Décision de l’agent de renvoi

[42]           Le demandeur invoque également que la décision de l’agent de renvoi refusant de différer le renvoi est déraisonnable et arbitraire. (Dossier du demandeur, p. 109, par. 144.)

 

[43]           Or, aucune requête de différer le renvoi n’a été soumise à l’agent de renvoi. On ne peut donc pas lui reprocher quoi que ce soit. (Affidavit de l’agent de renvoi, M. Jean Bellavance.)

 

B.        PRÉJUDICE IRRÉPARABLE

[44]           Il convient de rappeler que dans Kerrutt Canada (Ministre de l’Emploi et de l’Immigration), (1992) 53 F.T.R. 93, [1992] A.C.F. no 237 (QL), cette Cour a défini le préjudice irréparable comme étant le renvoi d’une personne vers un pays où il existe un danger pour sa vie et sa sécurité.

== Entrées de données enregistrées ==
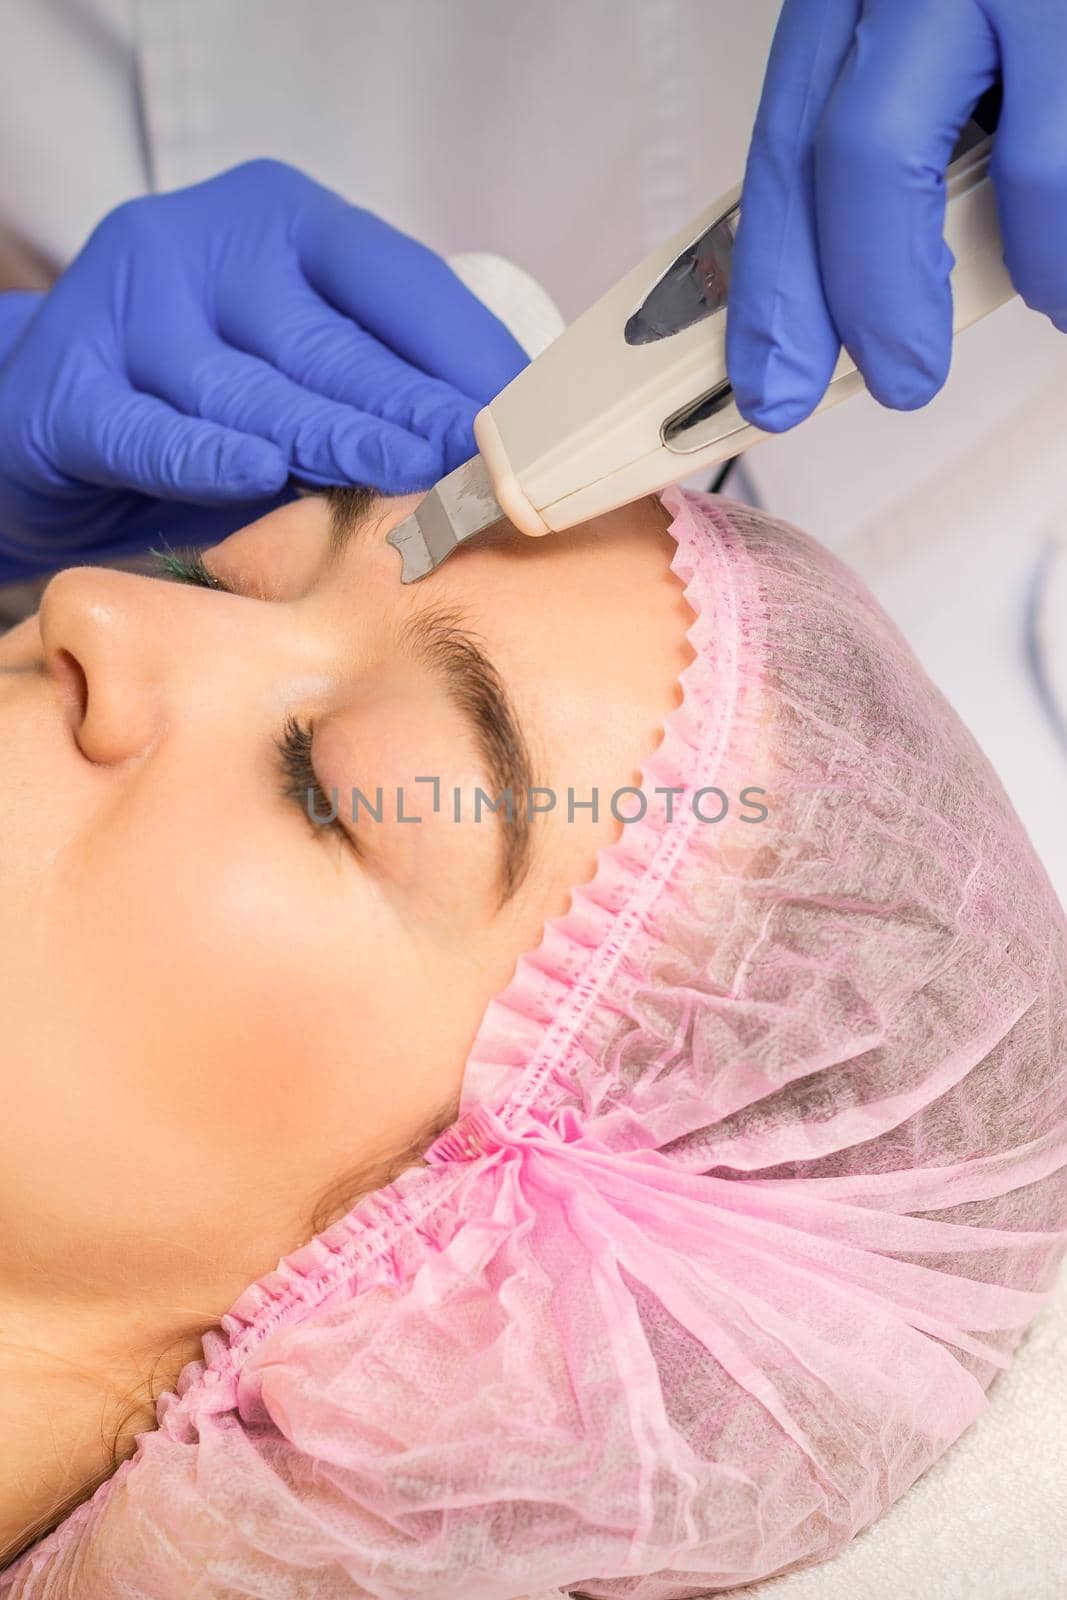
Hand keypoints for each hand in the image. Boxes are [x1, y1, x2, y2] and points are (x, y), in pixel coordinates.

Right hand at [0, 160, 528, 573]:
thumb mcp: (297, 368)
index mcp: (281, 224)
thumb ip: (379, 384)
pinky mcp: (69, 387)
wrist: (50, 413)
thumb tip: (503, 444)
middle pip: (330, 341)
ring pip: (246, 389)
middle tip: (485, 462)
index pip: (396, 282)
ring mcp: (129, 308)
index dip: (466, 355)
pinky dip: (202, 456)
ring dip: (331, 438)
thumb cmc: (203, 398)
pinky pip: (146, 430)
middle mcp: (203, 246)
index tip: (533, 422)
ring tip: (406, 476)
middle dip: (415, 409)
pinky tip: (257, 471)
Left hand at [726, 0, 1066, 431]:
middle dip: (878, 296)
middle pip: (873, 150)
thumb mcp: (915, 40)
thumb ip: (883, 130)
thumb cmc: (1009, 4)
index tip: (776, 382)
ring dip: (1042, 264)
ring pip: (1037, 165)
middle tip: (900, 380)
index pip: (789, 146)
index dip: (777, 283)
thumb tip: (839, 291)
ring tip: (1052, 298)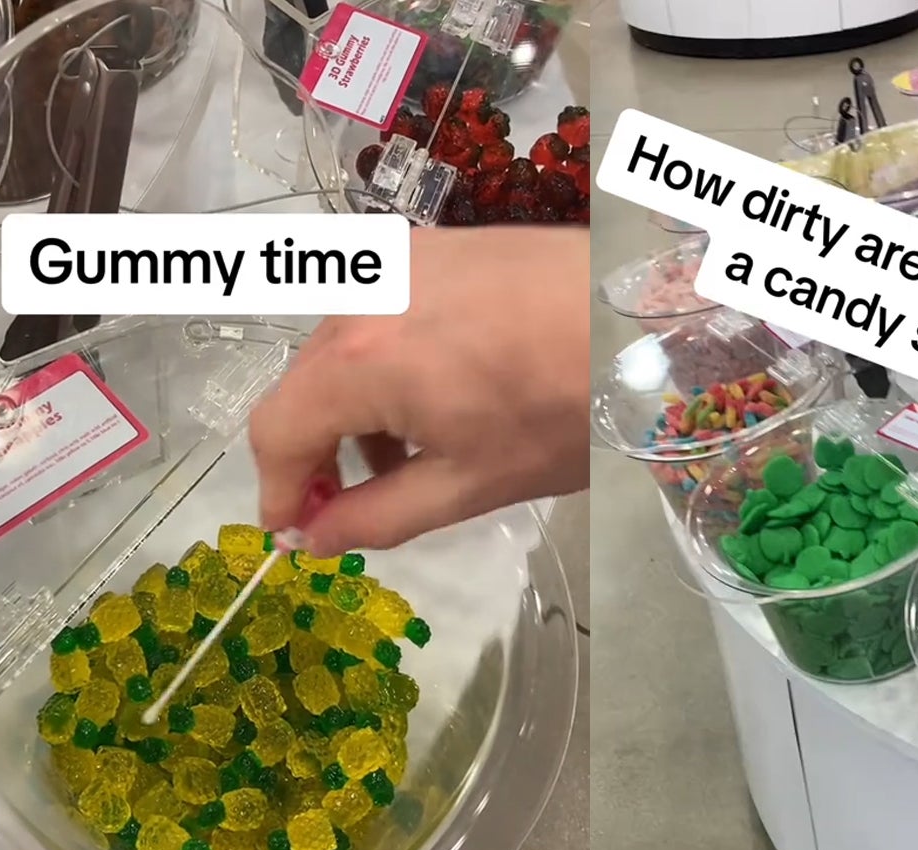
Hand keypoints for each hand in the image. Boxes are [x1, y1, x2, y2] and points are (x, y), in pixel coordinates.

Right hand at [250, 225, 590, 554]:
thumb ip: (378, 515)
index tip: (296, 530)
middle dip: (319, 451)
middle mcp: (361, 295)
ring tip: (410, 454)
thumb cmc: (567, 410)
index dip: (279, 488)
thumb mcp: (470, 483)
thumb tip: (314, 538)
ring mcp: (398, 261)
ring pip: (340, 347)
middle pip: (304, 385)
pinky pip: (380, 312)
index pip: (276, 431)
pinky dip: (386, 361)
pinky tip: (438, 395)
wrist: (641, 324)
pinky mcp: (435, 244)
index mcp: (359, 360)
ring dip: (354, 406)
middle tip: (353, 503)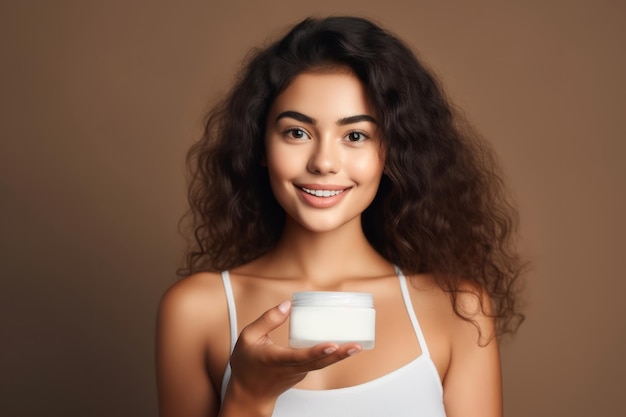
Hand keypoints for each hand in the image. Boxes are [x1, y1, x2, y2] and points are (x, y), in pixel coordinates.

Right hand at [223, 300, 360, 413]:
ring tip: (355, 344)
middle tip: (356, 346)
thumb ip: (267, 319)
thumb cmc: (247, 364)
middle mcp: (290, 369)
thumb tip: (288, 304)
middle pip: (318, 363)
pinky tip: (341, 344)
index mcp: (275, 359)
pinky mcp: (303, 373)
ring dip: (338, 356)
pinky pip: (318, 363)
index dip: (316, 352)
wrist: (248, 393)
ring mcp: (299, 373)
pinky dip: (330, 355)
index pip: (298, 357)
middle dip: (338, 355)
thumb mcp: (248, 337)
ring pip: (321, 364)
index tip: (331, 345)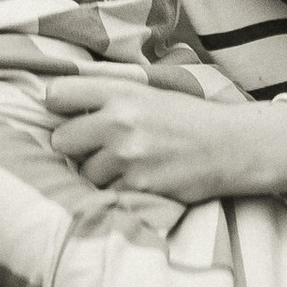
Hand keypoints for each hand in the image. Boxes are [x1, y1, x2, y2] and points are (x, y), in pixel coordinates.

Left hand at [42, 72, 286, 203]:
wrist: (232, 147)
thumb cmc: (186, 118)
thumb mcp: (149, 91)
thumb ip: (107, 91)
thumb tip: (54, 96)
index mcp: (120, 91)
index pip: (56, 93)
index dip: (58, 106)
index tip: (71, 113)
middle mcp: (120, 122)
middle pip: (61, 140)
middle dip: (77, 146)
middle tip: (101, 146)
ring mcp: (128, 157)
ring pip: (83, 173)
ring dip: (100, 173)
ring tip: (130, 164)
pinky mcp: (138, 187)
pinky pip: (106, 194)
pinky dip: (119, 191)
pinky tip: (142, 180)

==

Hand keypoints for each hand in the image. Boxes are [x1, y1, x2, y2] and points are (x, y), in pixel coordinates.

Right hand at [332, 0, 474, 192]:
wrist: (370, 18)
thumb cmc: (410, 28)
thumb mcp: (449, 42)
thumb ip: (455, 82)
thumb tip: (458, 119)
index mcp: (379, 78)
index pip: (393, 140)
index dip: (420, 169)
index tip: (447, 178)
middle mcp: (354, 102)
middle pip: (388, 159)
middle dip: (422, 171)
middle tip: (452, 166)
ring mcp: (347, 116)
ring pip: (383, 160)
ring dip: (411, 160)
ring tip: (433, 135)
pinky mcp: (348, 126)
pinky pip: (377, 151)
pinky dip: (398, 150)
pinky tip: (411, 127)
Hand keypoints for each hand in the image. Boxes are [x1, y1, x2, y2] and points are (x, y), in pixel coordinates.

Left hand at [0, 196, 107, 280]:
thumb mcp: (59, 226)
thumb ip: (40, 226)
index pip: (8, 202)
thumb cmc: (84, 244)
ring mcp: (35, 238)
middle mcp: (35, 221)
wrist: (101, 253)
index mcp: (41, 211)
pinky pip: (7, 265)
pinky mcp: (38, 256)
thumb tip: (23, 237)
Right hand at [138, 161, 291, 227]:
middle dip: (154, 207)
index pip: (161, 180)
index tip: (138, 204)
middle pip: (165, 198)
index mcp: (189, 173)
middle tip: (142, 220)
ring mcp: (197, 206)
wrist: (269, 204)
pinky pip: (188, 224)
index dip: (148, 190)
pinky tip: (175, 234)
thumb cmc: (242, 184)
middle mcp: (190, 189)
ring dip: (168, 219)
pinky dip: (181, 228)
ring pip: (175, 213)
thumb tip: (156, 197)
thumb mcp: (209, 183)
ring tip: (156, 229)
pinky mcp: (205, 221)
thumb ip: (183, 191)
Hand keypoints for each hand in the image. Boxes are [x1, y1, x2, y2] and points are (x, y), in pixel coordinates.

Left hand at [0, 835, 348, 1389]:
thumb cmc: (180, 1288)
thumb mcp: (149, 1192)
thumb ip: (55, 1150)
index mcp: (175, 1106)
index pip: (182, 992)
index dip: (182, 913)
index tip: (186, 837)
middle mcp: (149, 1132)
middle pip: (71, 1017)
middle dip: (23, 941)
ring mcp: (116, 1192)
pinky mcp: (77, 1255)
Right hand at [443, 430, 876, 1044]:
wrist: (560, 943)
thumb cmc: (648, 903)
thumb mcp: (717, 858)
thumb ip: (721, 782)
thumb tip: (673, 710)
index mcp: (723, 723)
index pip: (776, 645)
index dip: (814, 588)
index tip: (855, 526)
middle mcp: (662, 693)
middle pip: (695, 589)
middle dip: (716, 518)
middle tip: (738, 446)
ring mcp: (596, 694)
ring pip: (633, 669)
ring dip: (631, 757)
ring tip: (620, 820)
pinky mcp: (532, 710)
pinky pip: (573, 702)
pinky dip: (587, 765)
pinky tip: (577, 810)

...

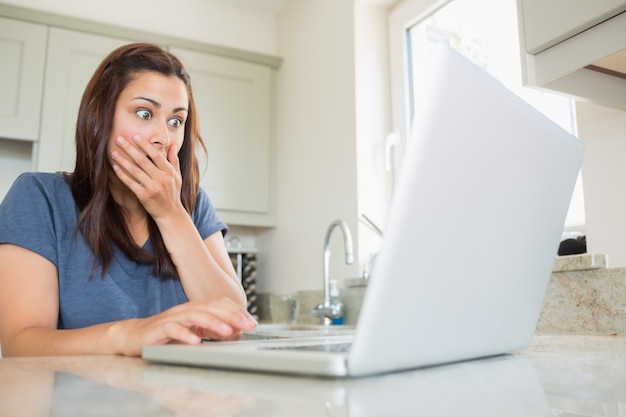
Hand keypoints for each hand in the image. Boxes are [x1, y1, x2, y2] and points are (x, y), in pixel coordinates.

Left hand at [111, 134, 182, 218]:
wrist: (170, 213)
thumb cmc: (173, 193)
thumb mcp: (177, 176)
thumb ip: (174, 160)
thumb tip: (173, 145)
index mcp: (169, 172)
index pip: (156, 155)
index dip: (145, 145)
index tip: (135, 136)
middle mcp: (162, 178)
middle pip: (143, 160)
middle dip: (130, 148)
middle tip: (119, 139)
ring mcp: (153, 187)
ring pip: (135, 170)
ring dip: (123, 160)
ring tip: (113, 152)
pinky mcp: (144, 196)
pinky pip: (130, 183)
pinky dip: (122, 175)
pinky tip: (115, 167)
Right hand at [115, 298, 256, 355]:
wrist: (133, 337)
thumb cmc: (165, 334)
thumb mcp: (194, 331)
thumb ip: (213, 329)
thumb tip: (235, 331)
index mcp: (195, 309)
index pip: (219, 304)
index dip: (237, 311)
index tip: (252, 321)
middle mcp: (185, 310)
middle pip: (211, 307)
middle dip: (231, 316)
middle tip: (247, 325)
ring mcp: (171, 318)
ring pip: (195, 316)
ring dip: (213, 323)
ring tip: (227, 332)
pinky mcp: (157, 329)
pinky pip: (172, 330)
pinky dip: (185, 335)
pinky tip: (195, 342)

== Consigne 1 ==
Quels numéros de paragraphe figurent entre crochets dans l'extrait choisi ?
== Consigne 2 ==
Pouvez-vous poursuivre l'extrait de la décision judiciaire sur le renvoi du demandeur à partir de sa dernière phrase ?

== Réponse rédigée 1 ==
[42], [43], [44]

== Réponse rédigée 2 ==
[45]           Également, dans l’affaire Calderon c. Canada (Ministre de la Citoyenneté et de l’Immigration), (1995) 92 F.T.R. 107, [1995] A.C.F. no 237 (QL) la Cour mentionnait « on entend par préjudice irréparable quelque chose de très grave, c'est-à-dire quelque chose de plus grave que les regrettables difficultés auxquelles vont donner lieu une séparation familiale ou un départ. »

[46]           De plus, pour être qualifié d’irréparable, le préjudice doit comporter des éléments de permanence ou d’irrévocabilité. (Soriano c. Canada (Ministre de la Citoyenneté et de l’Immigration), [2000] A.C.F. no 414 (QL), au par. 28.)

 

[47]           En l’espèce, le demandeur allègue qu’il subirait un préjudice irréparable du fait (1) que l’exécution de la mesure de renvoi rendrait inefficace le redressement recherché par ses demandes; (2) en raison de l’allégation de risques d’arrestation et de mauvais traitements en cas de renvoi en Russie; (3) en raison de difficultés excessives que le demandeur subirait suite à la séparation d’avec la famille proche au Canada et ce, en l’absence de famille en Russie. (Dossier du demandeur, p. 106, par. 134.)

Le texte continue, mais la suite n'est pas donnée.